Lowood officer shares Queen's Baton Relay rundown
DEALING with an Indigenous protest, difficult crowd members and a "mooner” was all in 100 days work for Queen's Baton Relay Asset Protection Officer, Steve Armstrong-Ravula.
The Lowood Constable trained for months leading up to the task of running and biking alongside each batonbearer as it travelled down the coast from Tamworth to Batemans' Bay.
"The experience was a lot of fun, but it was also very hard work,” Const Armstrong-Ravula said.
"Our team had ear pieces in, and I tell you there was a lot going on. You are trying to have a smile and give a high-five while being wary of a lot of people.”

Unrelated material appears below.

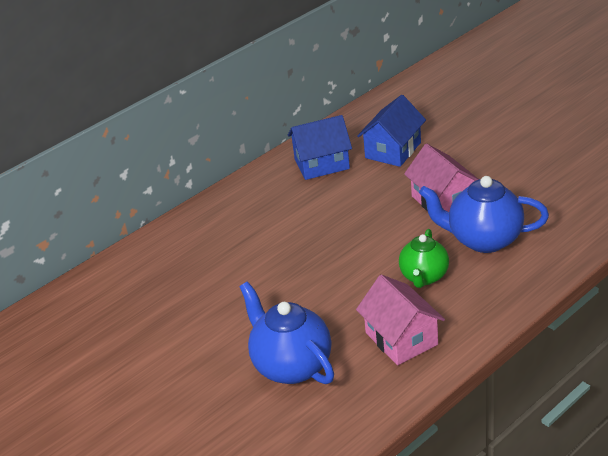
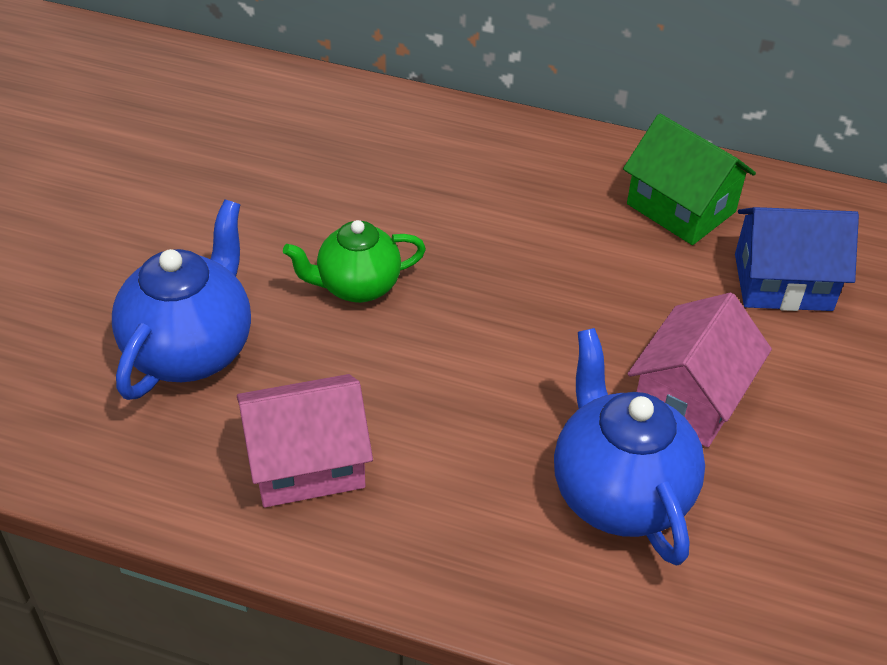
camera: 55 degrees right, 10 degrees up
(322, 164) = (681, 208): blue house -> green house
(401, 338) = (307, 463): pink house -> pink house turned 45 degrees clockwise
(424, 277) = (472, 441): green teapot -> green teapot (357, 286)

But it was when the team passed through Fortitude valley on March 31, Const Armstrong-Ravula showed Australia just how tight the security surrounding the baton was.
"I gave this guy a high five and I was wondering why he wasn't walking back to his friends at the bar,” he said.
"I kept my eye on him and then he just pulled his pants down.
"He was facing the wrong way for the camera though. It was all over the news.”
Const Armstrong-Ravula grabbed the offender and took him down an adjoining street where he waited for the Intervention Team to take over. The man was handcuffed, searched and fined $400 for being a public nuisance.
"I was pretty disappointed because it had gone all the way around Australia then that happened,” he said.
"The mooning was annoying but we did see the funny side... and he was dealt with accordingly.”
Const Armstrong-Ravula said the highlight was running the baton into Surfers Paradise the day before the Commonwealth Games Opening Ceremony
"There were thousands of people,” he said.
"It was quite amazing and probably the most fun I've had in my career.
"The pressure was really on and we had a lot going on in our ears - some people were being quite difficult - we had issues all around but we had a lot of fun while dealing with them. That day we ran 31 kilometres, we didn't realise, we just kept running and biking and enjoying the experience.”
He said the biggest challenge the team faced was avoiding an Indigenous protest on the Spit in Surfers Paradise on the day of the Opening Ceremony.
"That set us back two hours," Const Armstrong-Ravula said.
"Throughout the whole 100 days the baton was on time to the minute... until the 100th day.
"It was quite impressive.”
A total of 160 Queensland police officers applied to make the Asset Protection Team for the Queens Baton Relay and Constable Steve Armstrong-Ravula was among the 24 hand-selected.
"I'm super proud and I'm thankful I sacrificed a few things to be fit for it,” he said.
"Because I enjoyed that so much I think Dignitary protection would be a nice avenue to look in too.”